Rafsanjani’s Candidacy Undermines Supreme Leader’s Election Plan

An election that was supposed to be full of Khamenei loyalists could turn into a horserace.

Former president Akbar Hashemi Rafsanjani and Supreme Leader Ali Khamenei of Iran attend a meeting in Tehran, December 19, 2010
Former president Akbar Hashemi Rafsanjani and Supreme Leader Ali Khamenei of Iran attend a meeting in Tehran, December 19, 2010 (The Office of the Supreme Leader)

Before Ayatollah Akbar Hashemi Rafsanjani registered as a contender for the Iranian presidency with only minutes to spare on Saturday, this year’s election was likely to be a largely ceremonial affair.

The disputed 2009 election, which pitted the incumbent Mahmoud Ahmadinejad against a reformist candidate, Mir-Hossein Mousavi, and snowballed into a million man “Green revolution” that rocked the Islamic republic’s political system suggested that this time around, Supreme Leader Ayatollah Ali Khamenei would do everything he could to tightly control the vote. And for the first few months of this year, it did appear that conservatives favorable to Khamenei were going to be the only candidates in the race.

Rafsanjani’s candidacy has turned expectations upside down. While the former president is hardly an idealist in the mold of Mohammad Khatami, another former president, he is also far removed from the religious hardliners that surround Ayatollah Khamenei.

In stark contrast to Ahmadinejad and Khamenei, both of whom tend to rely on strong anti-Western and anti-Israel sentiment to unify the country’s political elite, Rafsanjani is a shrewd pragmatist if not a realist; someone who might be willing to sit down with the Americans if he believes it is in Iran’s best interests.

This was demonstrated most clearly during the infancy of the Iranian Islamic republic when Rafsanjani used his powerful post as parliamentary speaker and his close relationship with its founder, Ayatollah Ruhollah Khomeini, to manage the country through a long and bloody war with Iraq.

It was Rafsanjani, not Khomeini, who called publicly upon the United States in 1985 to reopen diplomatic relations with Tehran.

He also happened to be the point man in negotiations with the United States on the topic of American hostages in Lebanon, a country that was, at that time, in the middle of a brutal civil war between various sects and religions.

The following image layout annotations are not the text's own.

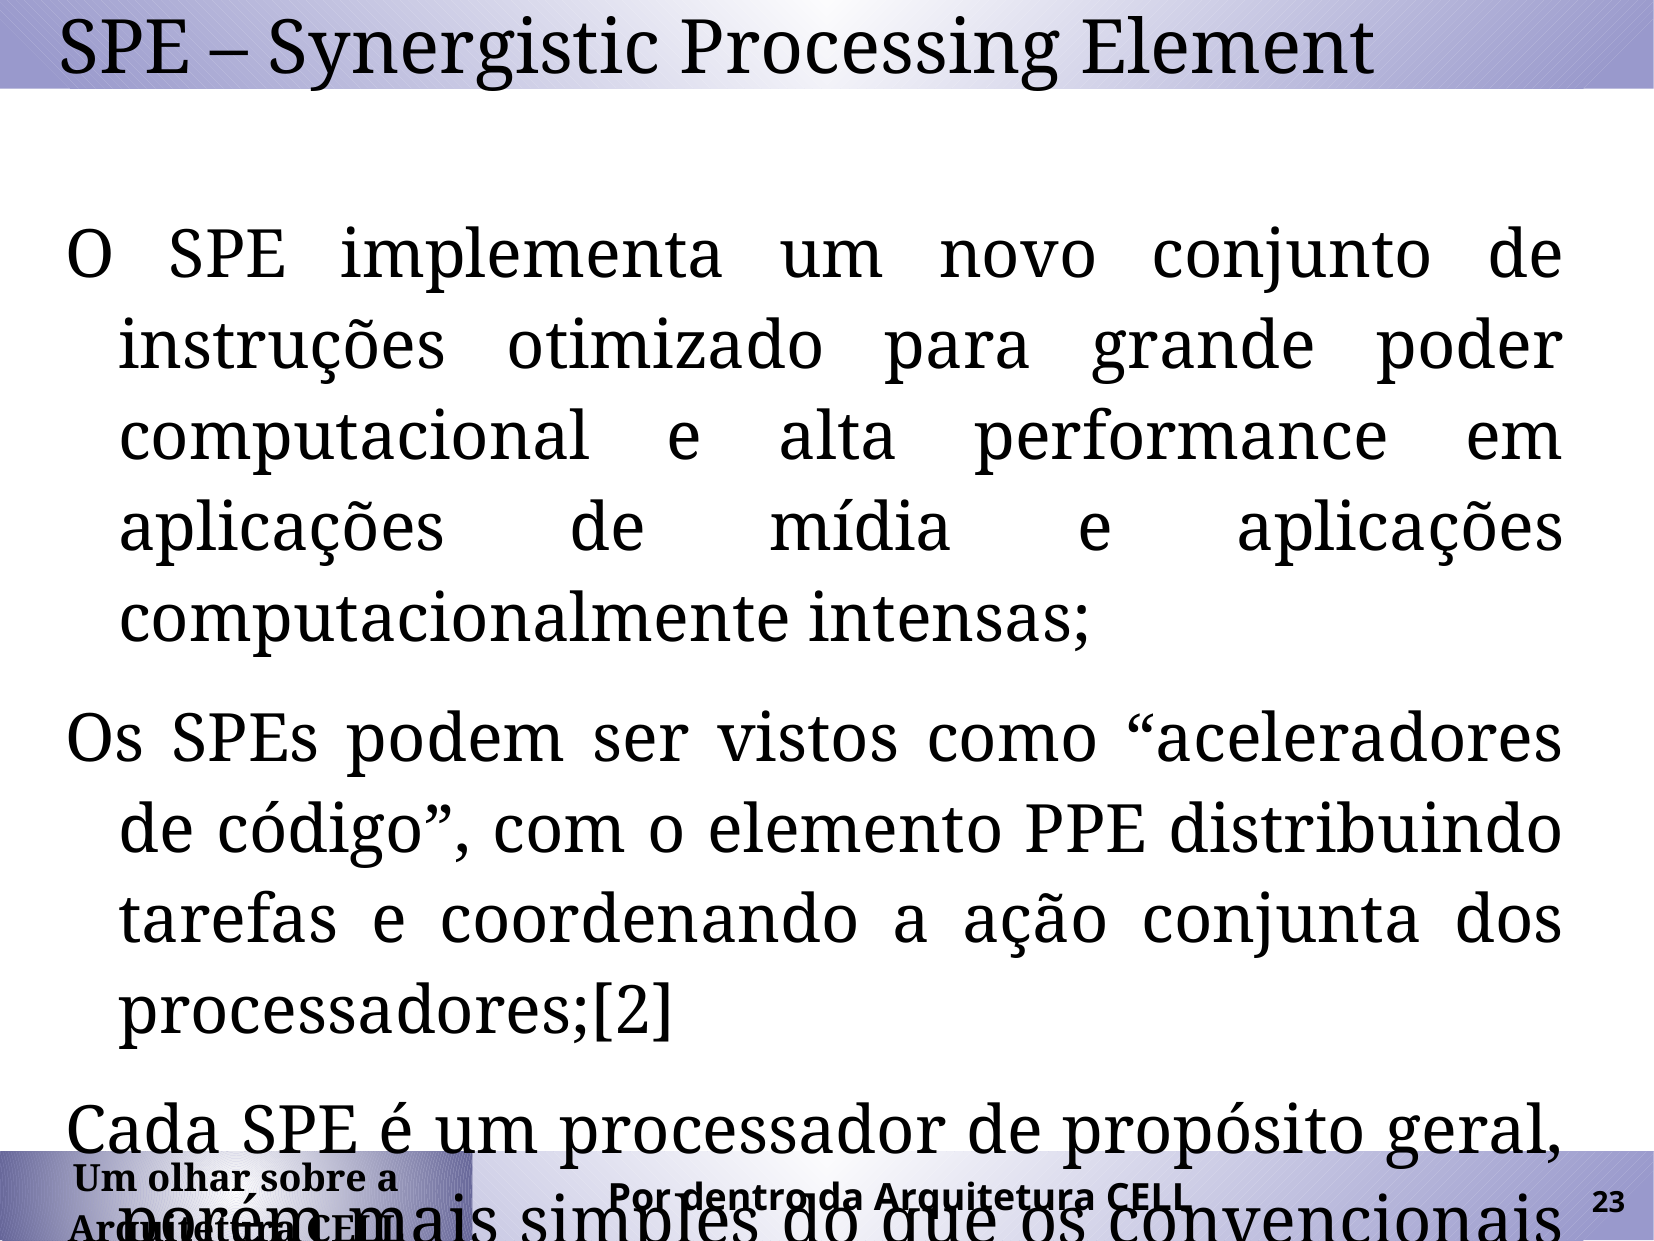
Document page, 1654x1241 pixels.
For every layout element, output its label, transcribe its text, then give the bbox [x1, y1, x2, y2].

list O SPE implementa um novo conjunto de instruções otimizado para grande poder computacional e alta performance em aplicações de mídia e aplicações computacionalmente intensas; Os SPEs podem ser vistos como “aceleradores de código”, com o elemento PPE distribuindo tarefas e coordenando a ação conjunta dos processadores;[2] Cada SPE é um processador de propósito geral, porém mais simples do que os convencionais por não possuirem cache e hardware para previsão de desvio; [47, 206, 1565, 934]
text_box Por dentro da Arquitetura CELL [501, 1151, 1300, 1241]
title SPE – Synergistic Processing Element [59, 0, 1595, 89]
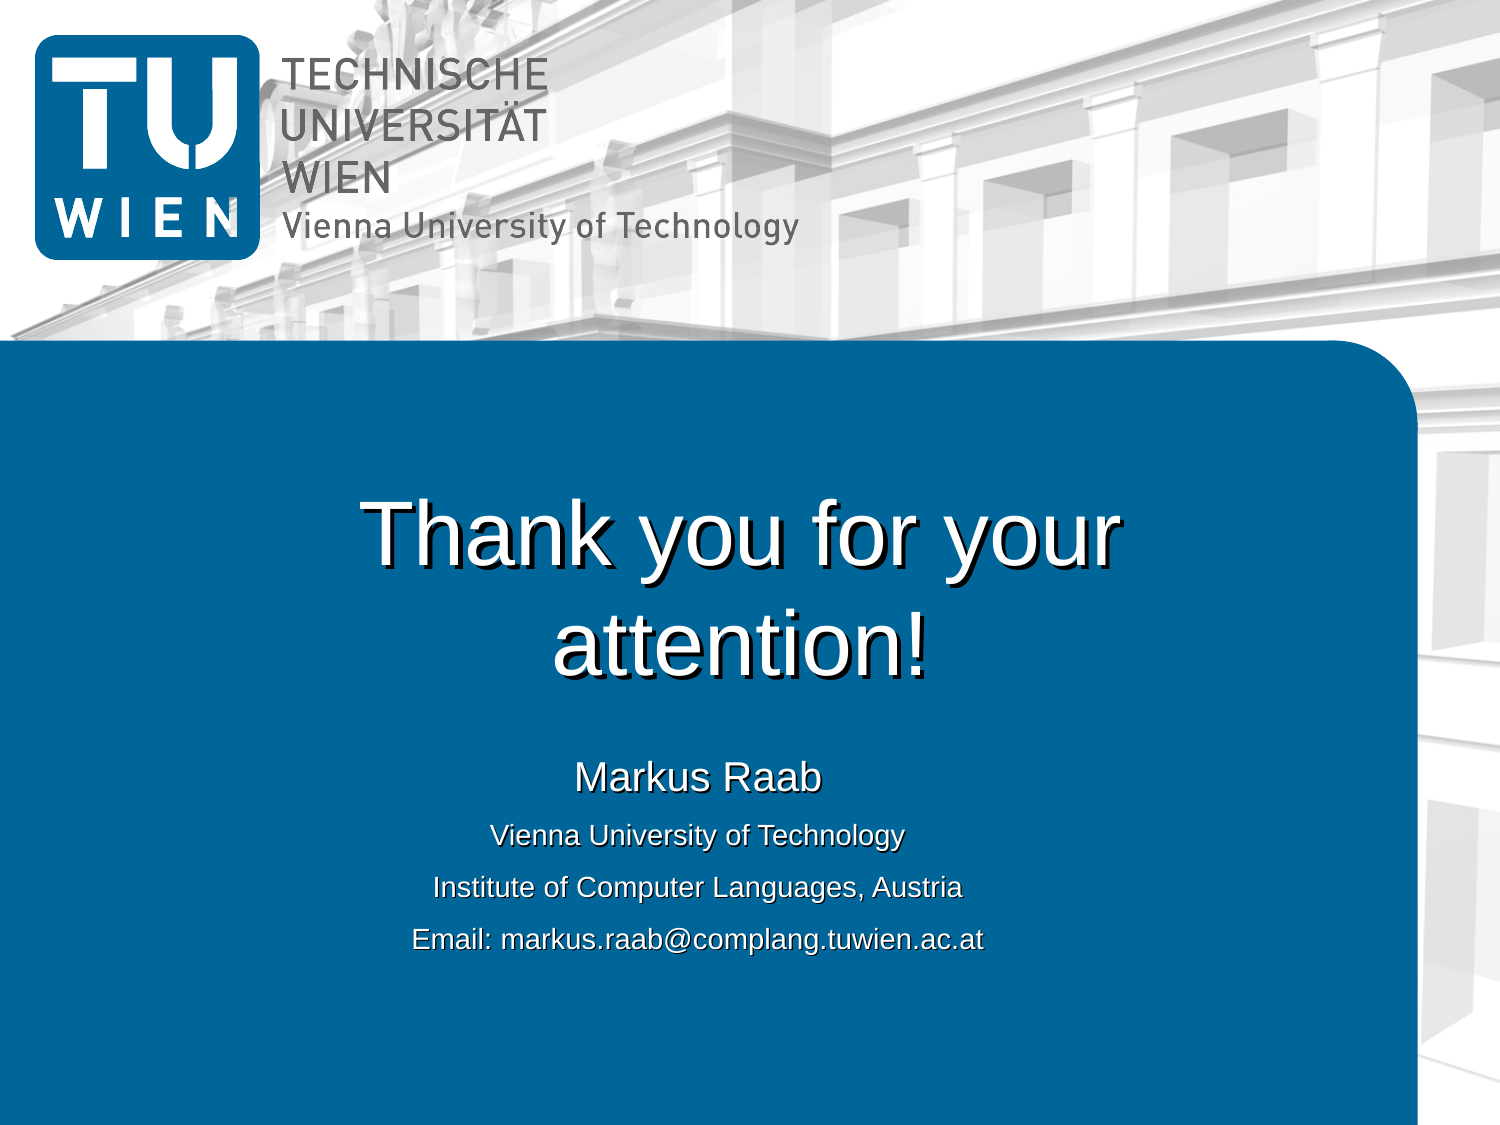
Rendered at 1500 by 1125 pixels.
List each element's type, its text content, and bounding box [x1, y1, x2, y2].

picture [0, 0, 1500, 1125]
title Thank you for your attention! [358, 473, 1140, 759]
subtitle Markus Raab Vienna University of Technology Institute of Computer Languages, Austria Email: markus.raab@complang.tuwien.ac.at [411, 750, 1028, 955]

When he became president in 1989, Rafsanjani initiated an economic development program designed to rebuild Iran after an eight year war with Saddam Hussein’s Iraq. Iran’s oil industry grew to its highest level since the fall of the monarchy. Iran reentered the sphere of international finance.

Since then, Rafsanjani has remained at the top of Iran’s political system.¬†Although he ran unsuccessfully for president in 2005, losing to Ahmadinejad in a second round, he has served in the Iranian government’s Expediency Council, an advisory body to the supreme leader’s, and was the head of the Assembly of Experts, composed of scholars who have the power to elect and remove a supreme leader, until 2011.

Of all of the major candidates that have registered for June’s election, Rafsanjani is by far the most experienced and qualified. He was one of the founders of the Islamic republic, a close confidant of Khomeini’s, a senior cleric and former president. Hardliners would find it incredibly difficult to discredit him if they tried.